Reproduce every line of the data below without changing anything.
----- Entries provided -----
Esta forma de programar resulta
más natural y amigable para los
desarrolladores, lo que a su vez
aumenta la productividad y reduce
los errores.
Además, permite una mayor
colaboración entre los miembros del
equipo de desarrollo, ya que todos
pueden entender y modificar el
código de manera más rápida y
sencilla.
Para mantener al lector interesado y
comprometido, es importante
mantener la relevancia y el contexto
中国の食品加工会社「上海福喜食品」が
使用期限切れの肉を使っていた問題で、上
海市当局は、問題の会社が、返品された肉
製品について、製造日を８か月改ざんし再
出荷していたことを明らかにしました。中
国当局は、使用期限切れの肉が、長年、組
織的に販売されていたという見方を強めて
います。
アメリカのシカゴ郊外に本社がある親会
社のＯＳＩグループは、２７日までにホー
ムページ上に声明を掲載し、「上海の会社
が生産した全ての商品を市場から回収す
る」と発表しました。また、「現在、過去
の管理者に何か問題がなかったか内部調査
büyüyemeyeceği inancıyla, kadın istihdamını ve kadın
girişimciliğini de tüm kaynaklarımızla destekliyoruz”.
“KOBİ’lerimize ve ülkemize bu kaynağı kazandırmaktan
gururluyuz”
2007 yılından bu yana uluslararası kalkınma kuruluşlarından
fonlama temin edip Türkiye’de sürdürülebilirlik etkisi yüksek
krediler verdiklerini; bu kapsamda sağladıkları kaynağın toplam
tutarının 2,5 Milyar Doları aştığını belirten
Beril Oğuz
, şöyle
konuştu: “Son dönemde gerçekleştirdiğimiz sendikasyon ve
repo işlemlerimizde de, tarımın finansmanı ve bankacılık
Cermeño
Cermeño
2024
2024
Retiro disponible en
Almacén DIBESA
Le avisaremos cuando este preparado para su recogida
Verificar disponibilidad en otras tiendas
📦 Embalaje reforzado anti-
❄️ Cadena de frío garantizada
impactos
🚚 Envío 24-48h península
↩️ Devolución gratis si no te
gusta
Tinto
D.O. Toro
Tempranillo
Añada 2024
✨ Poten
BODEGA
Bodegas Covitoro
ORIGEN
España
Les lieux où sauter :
-----
> Exercise solution
Esta forma de programar resulta
más natural y amigable para los
desarrolladores, lo que a su vez
aumenta la productividad y reduce
los errores.
Además, permite una mayor
colaboración entre los miembros del
equipo de desarrollo, ya que todos
pueden entender y modificar el
código de manera más rápida y
sencilla.
Para mantener al lector interesado y
comprometido, es importante
mantener la relevancia y el contexto
中国の食品加工会社「上海福喜食品」が
使用期限切れの肉を使っていた問題で、上
海市当局は、問題の会社が、返品された肉
製品について、製造日を８か月改ざんし再
出荷していたことを明らかにしました。中
国当局は、使用期限切れの肉が、長年、組
織的に販売されていたという見方を強めて
います。
アメリカのシカゴ郊外に本社がある親会
社のＯＳＩグループは、２７日までにホー
ムページ上に声明を掲載し、「上海の会社
が生産した全ての商品を市場から回収す
る」と発表しました。また、「現在、過去
の管理者に何か問題がなかったか内部調査
büyüyemeyeceği inancıyla, kadın istihdamını ve kadın
girişimciliğini de tüm kaynaklarımızla destekliyoruz”.
“KOBİ’lerimize ve ülkemize bu kaynağı kazandırmaktan
gururluyuz”
2007 yılından bu yana uluslararası kalkınma kuruluşlarından
fonlama temin edip Türkiye’de sürdürülebilirlik etkisi yüksek
krediler verdiklerini; bu kapsamda sağladıkları kaynağın toplam
tutarının 2,5 Milyar Doları aştığını belirten
Beril Oğuz
, şöyle
konuştu: “Son dönemde gerçekleştirdiğimiz sendikasyon ve
repo işlemlerimizde de, tarımın finansmanı ve bankacılık
Cermeño
Cermeño
2024
2024
Retiro disponible en
Almacén DIBESA
Le avisaremos cuando este preparado para su recogida
Verificar disponibilidad en otras tiendas
📦 Embalaje reforzado anti-
❄️ Cadena de frío garantizada
impactos
🚚 Envío 24-48h península
↩️ Devolución gratis si no te
gusta
Tinto
D.O. Toro
Tempranillo
Añada 2024
✨ Poten
BODEGA
Bodegas Covitoro
ORIGEN
España
Les lieux où sauter :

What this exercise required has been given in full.